[Start of section]

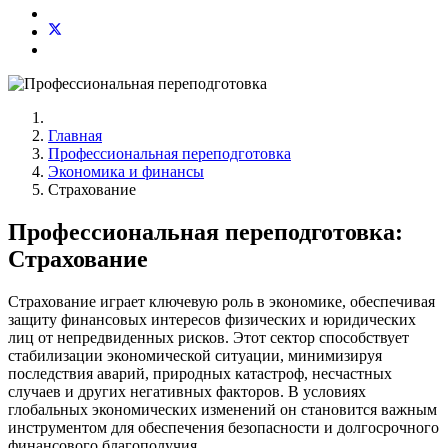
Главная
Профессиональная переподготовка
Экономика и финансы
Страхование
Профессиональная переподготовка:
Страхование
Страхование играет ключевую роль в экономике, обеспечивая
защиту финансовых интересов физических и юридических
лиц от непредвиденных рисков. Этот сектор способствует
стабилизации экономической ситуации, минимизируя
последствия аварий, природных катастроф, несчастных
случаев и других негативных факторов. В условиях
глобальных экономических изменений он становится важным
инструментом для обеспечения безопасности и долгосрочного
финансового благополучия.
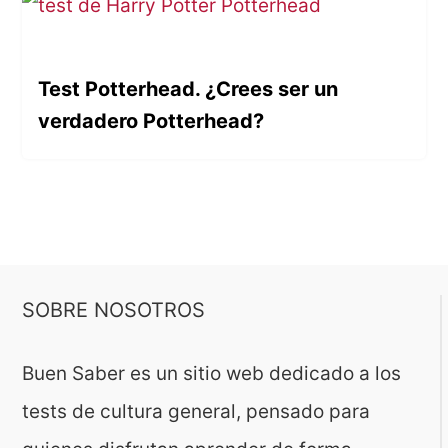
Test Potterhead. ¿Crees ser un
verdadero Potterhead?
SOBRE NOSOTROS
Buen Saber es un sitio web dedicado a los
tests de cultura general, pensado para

[End of section]
[Start of section]

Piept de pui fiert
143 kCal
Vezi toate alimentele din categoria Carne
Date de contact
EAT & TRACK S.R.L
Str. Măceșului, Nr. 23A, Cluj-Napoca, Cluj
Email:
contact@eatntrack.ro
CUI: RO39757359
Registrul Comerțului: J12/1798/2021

[End of section]

• _ASSIGNMENT_
Reproduce only the part of the records that opens with the line containing "Piept de pui fiert" and closes with the line containing "Registrul Comerțului: J12/1798/2021", substituting "Legume" for "Carne" and leaving everything else unchanged.

• _WORKED SOLUTION_
Piept de pui fiert
143 kCal
Vezi toate alimentele din categoria Legume
Date de contact
EAT & TRACK S.R.L
Str. Măceșului, Nr. 23A, Cluj-Napoca, Cluj
Email:
contact@eatntrack.ro
CUI: RO39757359
Registrul Comerțului: J12/1798/2021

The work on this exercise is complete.